The following three organizations are well respected developers and disseminators of clinical evidence. 

  1. The Joanna Briggs Institute (JBI) is an international not-for-profit, research and development Centre at the University of Adelaide, South Australia. Access to their evidence- based resources and tools for developing evidence is being managed exclusively through Wolters Kluwer Health / Ovid and Lippincott Williams and Wilkins.
  2. The Cochrane Nursing Care Field (CNCF) is part of the Cochrane Collaboration, and managed exclusively by the JBI Network. CNCF reviews and publishes evidence-based summaries in plain language within the Cochrane Library. Spend some time reviewing the plethora of EB information in the Cochrane Library.
  3. The Virginia Henderson Global Nursing e-Repository is dedicated to sharing works created by nurses and is the only one its kind. It is an open-access digital academic and clinical scholarship service that collects and disseminates full-text nursing research and EPB materials. It is the resource for Sigma Theta Tau International, the honor society of nursing.

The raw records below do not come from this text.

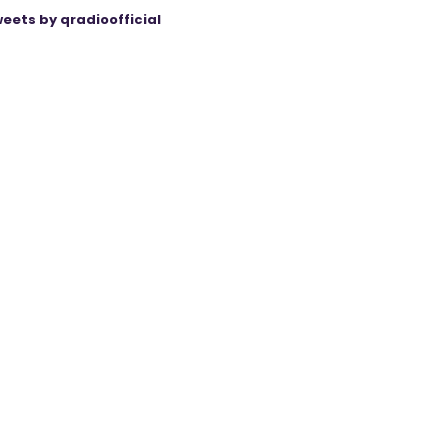
eets by qradioofficial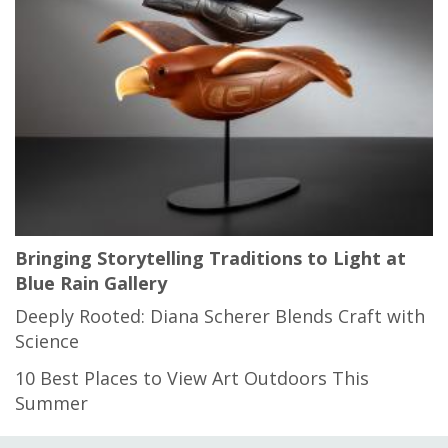
Bringing Storytelling Traditions to Light at
Blue Rain Gallery
Deeply Rooted: Diana Scherer Blends Craft with
Science
10 Best Places to View Art Outdoors This
Summer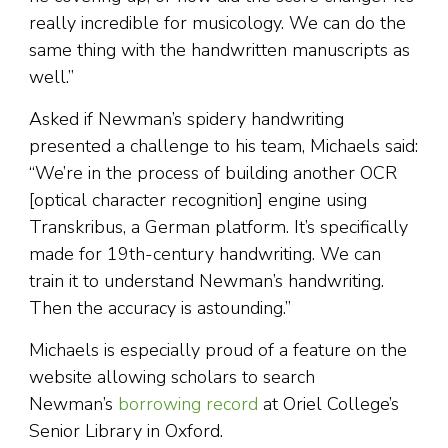
really incredible for musicology. We can do the
same thing with the handwritten manuscripts as
well.”
Asked if Newman’s spidery handwriting
presented a challenge to his team, Michaels said:
“We’re in the process of building another OCR
[optical character recognition] engine using
Transkribus, a German platform. It’s specifically
made for 19th-century handwriting. We can
train it to understand Newman’s handwriting.
Then the accuracy is astounding.”
Michaels is especially proud of a feature on the
website allowing scholars to search
Newman’s
borrowing record
at Oriel College’s
Senior Library in Oxford.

Change can be daunting and uncertain, however, with the knowledge of well-respected resources, it need not be.  There is a wealth of EB resources, tools, clinical recommendations, and much more available on the web. Probably more resources and information than we could effectively absorb in a lifetime. So, although the NGC is coming to an end – EB databases are alive, well and accessible.

Recommendation to the reader:  Spend some time getting familiar with JBI, CNCF, and the Virginia Henderson Library.

Food for thought: What is your source for nursing evidence?